薬害肝炎のこと

HCV/HBV検査結果の報告日。予約していた時間に保健所へ。
国際エイズデーいうことで、あちこちにポスターが貼られているが、特にこれといったイベントなどはなく、待合室の客は前回と同じく自分だけ。検査時に渡された紙を受付に提出する。面談する医師以外に名前などが明らかにされないシステム、ということらしい。
面談してくれた医師によると、HBVはサクッと白黒はっきりするが、HCVのほうはなかなか複雑で、1次検査のHCV抗体検査で陽性と出ても、2次のHCV-RNA検査で陰性と判断されることもあるらしい。私の場合は1次の時点で陰性と判断された。


薬害肝炎は、大量出血の止血の際などに使用された、肝炎ウィルスの不活性化処理が充分でない輸入血液凝固製剤によって、感染が広がっていったと言われている。問題の血液製剤フィブリノゲンは、1988年6月まで多くの医療機関で頻繁に使われていたが、同年7月以降は基本的に「やむを得ない場合に必要最小限量を使用すること」とされた。しかし、そのあたりのさじ加減は病院や医師の方針によるだろう。
厚労省のサイトによると、1992年以前に輸血を受けたことのある人は特に感染の可能性が高く、'94年までの出産時に大量の出血をした人は検査受診の呼びかけ対象ということだった。
私の場合、1993年10月の個人病院での緊急帝王切開手術と、1995年2月の医大付属病院での子宮外妊娠手術時の際にフィブリノゲンが使われた可能性があった。

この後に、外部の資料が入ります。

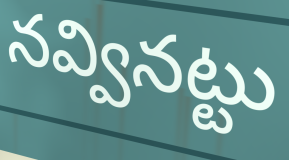
నవ్వినట్టు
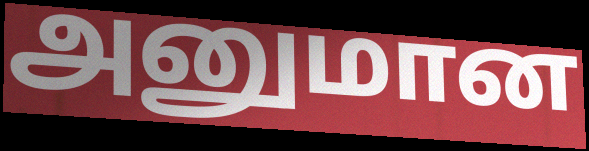
அனுமான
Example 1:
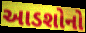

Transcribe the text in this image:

આડશોનો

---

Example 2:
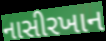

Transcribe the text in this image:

નાસીરખાન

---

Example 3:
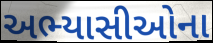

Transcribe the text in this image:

અભ્યાસીઓના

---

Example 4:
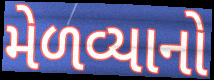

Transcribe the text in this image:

મેળવ્યાનો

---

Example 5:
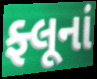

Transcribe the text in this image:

ફ્લૂનાં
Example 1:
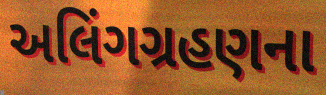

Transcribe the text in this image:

અલિંગગ્રહણના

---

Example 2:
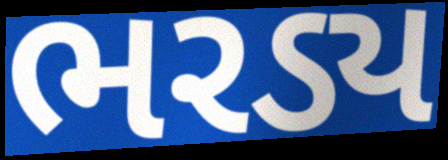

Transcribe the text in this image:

ભરડ્ય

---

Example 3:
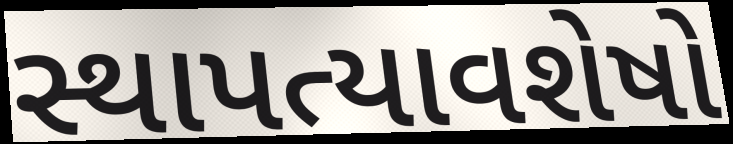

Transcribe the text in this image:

どちらの医療機関厚労省の公表医療機関リストに掲載されている。
個人病院の院長は、TVを見ながら診察しているような人だったし、「権威を妄信して疑いを抱くこともなく薬剤を使っていた。反省している」といったコメントを提出している。薬害問題がマスコミに取り上げられる以前に厚生省通知などにきっちり目を通しているか、素人目にも非常に怪しい・・・帝王切開手術の際も、緊急だったせいかやたらカリカリしていたし、何をされたかわからない。
子宮外妊娠の手術の際はかなりの出血量があって、輸血処置を行ったとの術後報告を受けた。止血剤が使われた可能性も高い。ただ、産婦人科が看板の有名医大付属病院だっただけに、95年時点で危ないフィブリノゲンが使われた可能性は低いと思っていた。ただ、2月というのがちょっと怖かった。

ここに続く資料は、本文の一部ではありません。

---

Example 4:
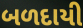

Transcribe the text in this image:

બળદાયી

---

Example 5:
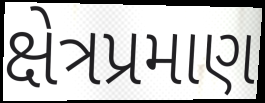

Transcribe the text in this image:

ક્ષેત્રપ્રમાણ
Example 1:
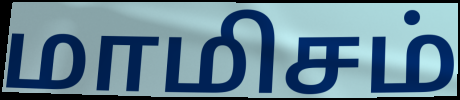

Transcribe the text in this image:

மாமிசம்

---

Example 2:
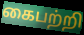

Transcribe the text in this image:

கைபற்றி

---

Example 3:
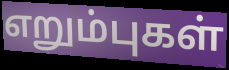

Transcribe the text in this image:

எறும்புகள்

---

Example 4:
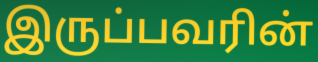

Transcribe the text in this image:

இருப்பவரின்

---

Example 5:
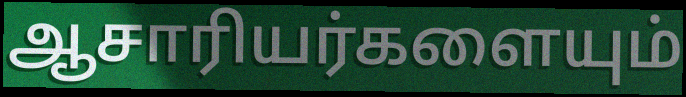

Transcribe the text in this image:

ஆசாரியர்களையும்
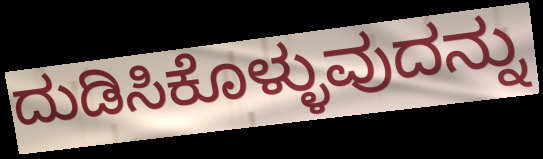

検査結果が出るまでの3週間、ストレスのためかお腹の調子がずっとおかしかったし、気がつくとボーっとして時間だけが過ぎていくような感じだった。黒でも、肝機能検査値に問題が出てないから当面は経過観察だろうが、家族への感染や就職のことなどを考えるとズーンと気が沈んでしまうのだった。
中学マダム達と話していても、自分がキャリアだったら、うちで淹れたコーヒーを飲むのも嫌がられるのかなあとか・・・C型肝炎はそんなことじゃ感染しないのだけど、そう思われるかもとつい考えてしまったりする。学生時代にやはり肝炎キャリアの友達がいて、家族からタオルなどを分けられて辛いといった話をしてくれたのだけど、そうした話を初めて聞いた時、気の毒だと思うよりも感染しないかとドキッとした気持ちを抱いてしまったことが忘れられない(どれだけそんな自分を嫌悪しても、友だちにすらそんな感情を一瞬抱いてしまうという事実は受け止めるべきだろう)。
確かに白だった。けれど、感染というものが可能性だけですらここまで人を抑圧することは、忘れないようにしたい。